◆ Source extract:
Mid-semester blues
March 21st, 2011 § Leave a Comment
Zachary Kanin’s cartoon pretty much sums up my mid-semester, great-big feeling of simultaneous possibility and hopelessness. These ideas of mine will surely become a marvel of contemporary poetry if only I can GROW SOME FINGERS! Also see: Kanin’s giggle-worthy cartoon entries for this week’s culture diary at the Paris Review blog.
I have been absent, but not silent– I promise (ye three readers)
March 10th, 2011 § Leave a Comment
Hey, guys, so, I’ve been working on some translations for the past few months. Here they are:
Drunken Boat Translation Issue 2011: Poems by David Leo García, translated by Sara Sams
More to come! Seriously, spring break must be for blogging, because I won’t let it be solely for grading.
Re-blogging
January 9th, 2011 § Leave a Comment
I’m going to start the new year with a hereby half-kept promise of more poetry, music, and books; hopefully re-blogging these two incredible interviews will help me get started on the right foot [my ankle's healing, by the way!].
1) Harper’s Scott Horton interviews Eric Siblin about his new book on the Catalan cellist that discovered Bach’s now-famous (then-dusty) cello suites. Highlights:
“His [Pablo Casals] pioneering recording of the cello suites was made towards the end of the 1930s when the Spanish Civil War was convulsing his homeland. That monumental recording, which has never gone out of print, has remained the touchstone for every cellist since. Had the civil war not been raging in Spain, I doubt there would have been the same degree of urgency, desperation, and hopefulness in that epic recording.”
This reminded me that the right music at the right time can have enough power to induce simultaneous happiness and sadness, to release tension and build it with the same notes. An excerpt from the book confirms a similar phenomenon; it’s also beautifully written and makes me want to reconsider musicology. Maybe it’s always impossible to describe music with words, but coming close, even, is so artful:
“Three notes establish a gut-wrenching sadness. There’s a slight tremor on the fingerboard, the bow a harbinger of difficult news. The cello, wavering at first touch, recovers its equilibrium and reports a painful chronicle. After the buoyancy of the first suite, the mood has shifted. The key is minor, the three notes a tragic triad. The tones move closer and closer to a harrowing vision, weaving spider-like, relentlessly gathering sound into tighter concentric circles that come to an abrupt stop. Nothing fills the empty space. A tiny prayer is uttered.” [VIA Harpers, from The Cello Suites: J.S. Bach, Pablo Casals, and the Search for a Baroque Masterpiece]
And here is a rare jewel I found on Youtube (thanks for the videos, no thanks for publishing all snippy comments):
2)David Byrne and Arto Lindsay interview Brazil’s Tom Zé for Bomb. Highlight:
“DB Tom, you have talked about the structure of your music and described it as layers, or blocks, or chunks. Do you see it as woven like fabric, or in layers like geological rock formations? You described the structure of music in ways I hadn’t heard before.

◆ Exercise requirements:
**1)** In the blog excerpt, who translated the poems by David Leo García?
**2)** Retype the blog excerpt word for word between "I have been" and "by the way!].", inclusive.
**3)** Continue the blog excerpt past its last sentence, keeping its voice and subject.

◆ The data:
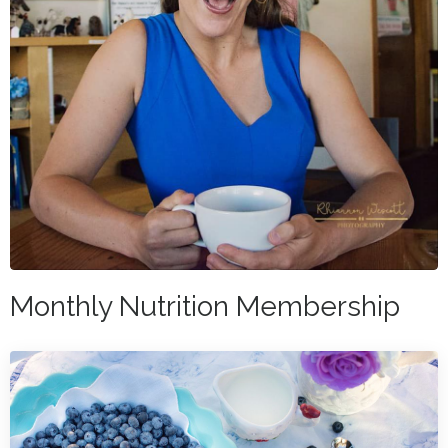
Monthly Nutrition Membership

◆ Written answers:
**1)** Sara Sams

**2)**
I have been absent, but not silent– I promise (ye three readers)
March 10th, 2011 § Leave a Comment
Hey, guys, so, I’ve been working on some translations for the past few months. Here they are:
Drunken Boat Translation Issue 2011: Poems by David Leo García, translated by Sara Sams
More to come! Seriously, spring break must be for blogging, because I won’t let it be solely for grading.
Re-blogging
January 9th, 2011 § Leave a Comment
I’m going to start the new year with a hereby half-kept promise of more poetry, music, and books; hopefully re-blogging these two incredible interviews will help me get started on the right foot [my ankle's healing, by the way!].

**3)**
TZ In experimenting, I discovered that by using three strings on the guitar and the bass and having their function change from being harmonic, from being above the rhythm section, to come down and contaminate the rhythm section, that in a sense they spoiled the sound but they also made it more delicious. In a way, I had actually come up with a technique.
Combining this technique with other experiments such as using pairs of cavaquinhos… [a steel stringed instrument about the size of a ukulele] …and having them play outside the tonality of the song…I had to fish around, it had to be just outside or I wouldn’t be able to sing in key… but I realized that if I combined these two experiments I would have the beginnings of a style. I wondered what I would do with the middle, and I remembered that Beethoven claimed that the orchestra would only really resound if all the thirds could be heard.
So, using a house as a metaphor and modifying the usual way of describing music in Portuguese where the rhythm section is usually called the kitchen, I decided to call that the floor, calling the cavaquinhos the ceiling.”
Using the house as metaphor. Awesome. Signing off, leaving you with the good creative work of others for now! Happy 2011.
Jackson Hotel by Lynda Hull
November 10th, 2010 § Leave a Comment
Jackson Hotel by Lynda Hull : The Poetry Foundation I love this, especially here (and–funny how it seemed a little bit like winter here last night):
I want to still the dancer’s hands
in mine, to talk about forgiveness
and what we leave behind– faces
and cities, the small emergencies
of nights
Rui Pires Cabral
October 27th, 2010 § 1 Comment
Of course I find the most appropriate time to update this blog is during my busiest night yet as a graduate student– papers galore to grade, translations to re-enter, and applications upon applications for glorious after glorious Piper global opportunities. But– but! I remembered, while writing these meandering essays about why, blah blah blah, I must travel, blah blah blah, a poem I found by Rui Pires Cabral in an international poetry anthology gracing a Parnassian bookshelf. Here it is, in all its translated-from-Portuguese deliciousness:
like a dead man linked to his machines.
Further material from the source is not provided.